-- Opening Marker --

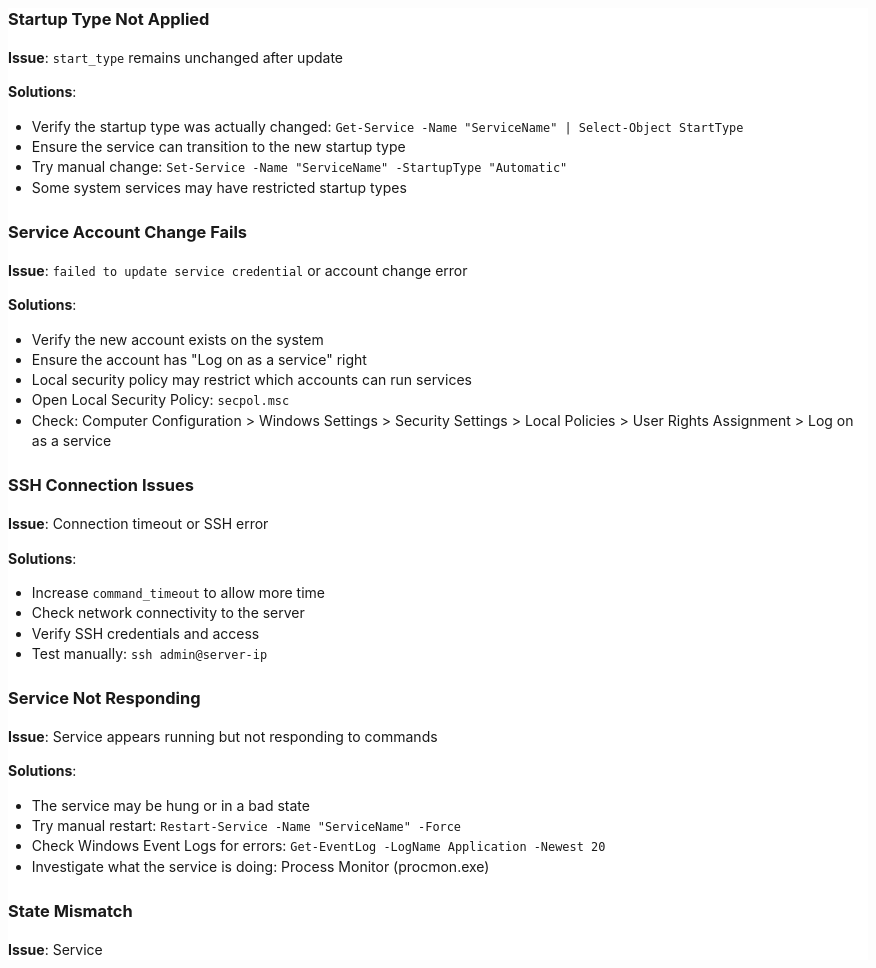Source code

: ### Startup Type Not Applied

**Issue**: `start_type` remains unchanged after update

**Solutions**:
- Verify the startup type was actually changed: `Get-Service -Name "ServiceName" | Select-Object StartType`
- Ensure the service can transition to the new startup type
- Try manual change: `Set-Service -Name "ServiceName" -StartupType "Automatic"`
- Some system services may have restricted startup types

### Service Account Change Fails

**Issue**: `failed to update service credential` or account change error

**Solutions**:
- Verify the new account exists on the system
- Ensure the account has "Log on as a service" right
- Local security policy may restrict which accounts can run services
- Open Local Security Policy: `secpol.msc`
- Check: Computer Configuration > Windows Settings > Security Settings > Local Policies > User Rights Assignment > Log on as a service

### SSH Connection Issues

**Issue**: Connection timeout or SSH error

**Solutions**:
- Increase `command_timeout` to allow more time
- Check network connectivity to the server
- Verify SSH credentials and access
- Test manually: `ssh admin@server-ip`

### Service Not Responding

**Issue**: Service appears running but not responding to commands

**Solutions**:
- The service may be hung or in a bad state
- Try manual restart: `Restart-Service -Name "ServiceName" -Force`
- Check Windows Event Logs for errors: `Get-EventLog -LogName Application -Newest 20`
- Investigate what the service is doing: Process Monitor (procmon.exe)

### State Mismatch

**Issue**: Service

-- Closing Marker --
-- Opening Marker --

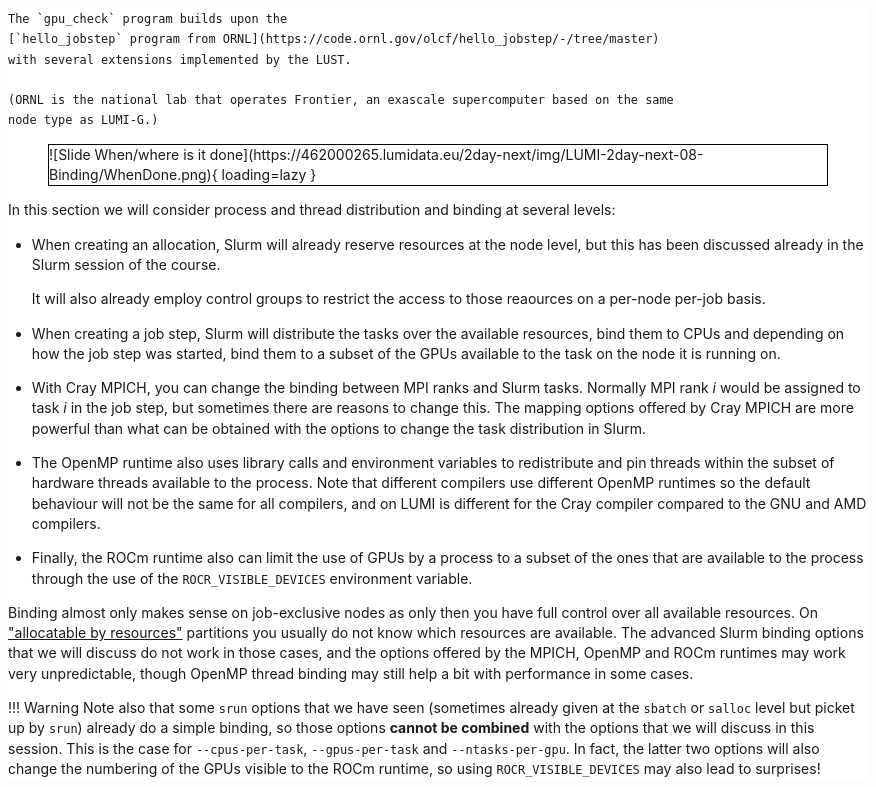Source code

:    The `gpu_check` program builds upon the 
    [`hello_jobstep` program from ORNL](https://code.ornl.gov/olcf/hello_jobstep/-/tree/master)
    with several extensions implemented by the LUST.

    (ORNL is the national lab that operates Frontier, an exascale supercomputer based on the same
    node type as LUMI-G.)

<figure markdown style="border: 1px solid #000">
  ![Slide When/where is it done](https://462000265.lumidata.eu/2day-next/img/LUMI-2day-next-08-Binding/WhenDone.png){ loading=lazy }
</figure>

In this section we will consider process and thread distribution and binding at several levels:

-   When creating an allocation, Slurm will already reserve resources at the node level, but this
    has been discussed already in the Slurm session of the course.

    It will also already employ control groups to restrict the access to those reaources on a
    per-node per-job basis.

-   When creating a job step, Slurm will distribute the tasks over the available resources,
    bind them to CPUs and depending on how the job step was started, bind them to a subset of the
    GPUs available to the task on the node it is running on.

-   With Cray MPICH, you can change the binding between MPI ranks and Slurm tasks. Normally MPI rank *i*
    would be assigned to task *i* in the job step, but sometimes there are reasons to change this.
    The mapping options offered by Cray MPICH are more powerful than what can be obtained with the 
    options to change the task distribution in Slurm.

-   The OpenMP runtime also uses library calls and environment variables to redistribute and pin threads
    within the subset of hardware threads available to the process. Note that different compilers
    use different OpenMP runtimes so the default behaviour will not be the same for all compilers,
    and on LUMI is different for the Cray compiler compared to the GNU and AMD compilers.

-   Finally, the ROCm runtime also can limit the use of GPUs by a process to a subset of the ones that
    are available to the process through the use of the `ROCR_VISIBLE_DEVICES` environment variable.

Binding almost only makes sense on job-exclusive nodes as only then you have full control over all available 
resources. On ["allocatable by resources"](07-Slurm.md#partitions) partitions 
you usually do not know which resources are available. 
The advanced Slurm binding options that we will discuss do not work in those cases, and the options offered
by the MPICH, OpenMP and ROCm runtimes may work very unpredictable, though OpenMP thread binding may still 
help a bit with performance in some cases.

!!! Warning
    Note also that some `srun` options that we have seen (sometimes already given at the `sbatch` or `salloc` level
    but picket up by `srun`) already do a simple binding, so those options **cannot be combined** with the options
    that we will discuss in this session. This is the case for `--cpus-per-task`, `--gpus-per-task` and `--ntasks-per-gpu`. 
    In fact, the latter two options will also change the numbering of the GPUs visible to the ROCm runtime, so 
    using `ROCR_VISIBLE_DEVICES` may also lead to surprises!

-- Closing Marker --
-- Opening Marker --

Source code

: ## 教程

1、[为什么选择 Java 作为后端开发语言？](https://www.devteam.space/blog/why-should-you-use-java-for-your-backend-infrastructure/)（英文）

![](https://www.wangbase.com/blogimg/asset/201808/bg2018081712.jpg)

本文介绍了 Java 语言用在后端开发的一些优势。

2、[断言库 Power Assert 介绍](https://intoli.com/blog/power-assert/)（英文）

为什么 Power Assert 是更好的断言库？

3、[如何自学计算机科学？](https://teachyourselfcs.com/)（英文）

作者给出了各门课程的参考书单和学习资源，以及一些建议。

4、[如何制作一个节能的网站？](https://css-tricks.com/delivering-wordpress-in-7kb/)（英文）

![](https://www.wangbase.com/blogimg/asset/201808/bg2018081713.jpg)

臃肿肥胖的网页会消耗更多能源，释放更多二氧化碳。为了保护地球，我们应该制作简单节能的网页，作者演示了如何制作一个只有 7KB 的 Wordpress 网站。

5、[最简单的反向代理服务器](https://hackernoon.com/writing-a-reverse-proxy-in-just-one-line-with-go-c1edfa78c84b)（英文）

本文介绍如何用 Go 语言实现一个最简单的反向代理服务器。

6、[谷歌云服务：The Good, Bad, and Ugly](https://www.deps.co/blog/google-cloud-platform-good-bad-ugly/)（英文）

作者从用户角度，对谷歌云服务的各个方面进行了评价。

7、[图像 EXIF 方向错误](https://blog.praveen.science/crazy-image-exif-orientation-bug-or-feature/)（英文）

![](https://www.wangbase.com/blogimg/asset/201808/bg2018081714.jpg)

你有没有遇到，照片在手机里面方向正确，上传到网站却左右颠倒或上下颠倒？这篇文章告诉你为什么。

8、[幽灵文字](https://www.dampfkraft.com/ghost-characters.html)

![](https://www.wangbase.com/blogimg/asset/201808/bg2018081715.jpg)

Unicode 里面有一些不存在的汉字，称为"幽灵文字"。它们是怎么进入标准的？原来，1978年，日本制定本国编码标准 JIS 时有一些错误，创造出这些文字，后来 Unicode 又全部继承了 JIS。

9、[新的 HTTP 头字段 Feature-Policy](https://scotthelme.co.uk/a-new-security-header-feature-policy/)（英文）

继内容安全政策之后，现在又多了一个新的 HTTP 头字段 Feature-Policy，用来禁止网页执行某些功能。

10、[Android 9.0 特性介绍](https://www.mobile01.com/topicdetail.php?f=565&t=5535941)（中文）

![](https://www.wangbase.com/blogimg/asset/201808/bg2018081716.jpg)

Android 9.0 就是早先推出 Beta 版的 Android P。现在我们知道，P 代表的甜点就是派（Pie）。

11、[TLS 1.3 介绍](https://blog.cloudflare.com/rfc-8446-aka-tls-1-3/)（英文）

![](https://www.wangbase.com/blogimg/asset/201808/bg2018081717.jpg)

-- Closing Marker --

Task to carry out: From the listing above, pull out each line that contains the string "what".

Result for this exercise:
- Investigate what the service is doing: Process Monitor (procmon.exe)
    The mapping options offered by Cray MPICH are more powerful than what can be obtained with the 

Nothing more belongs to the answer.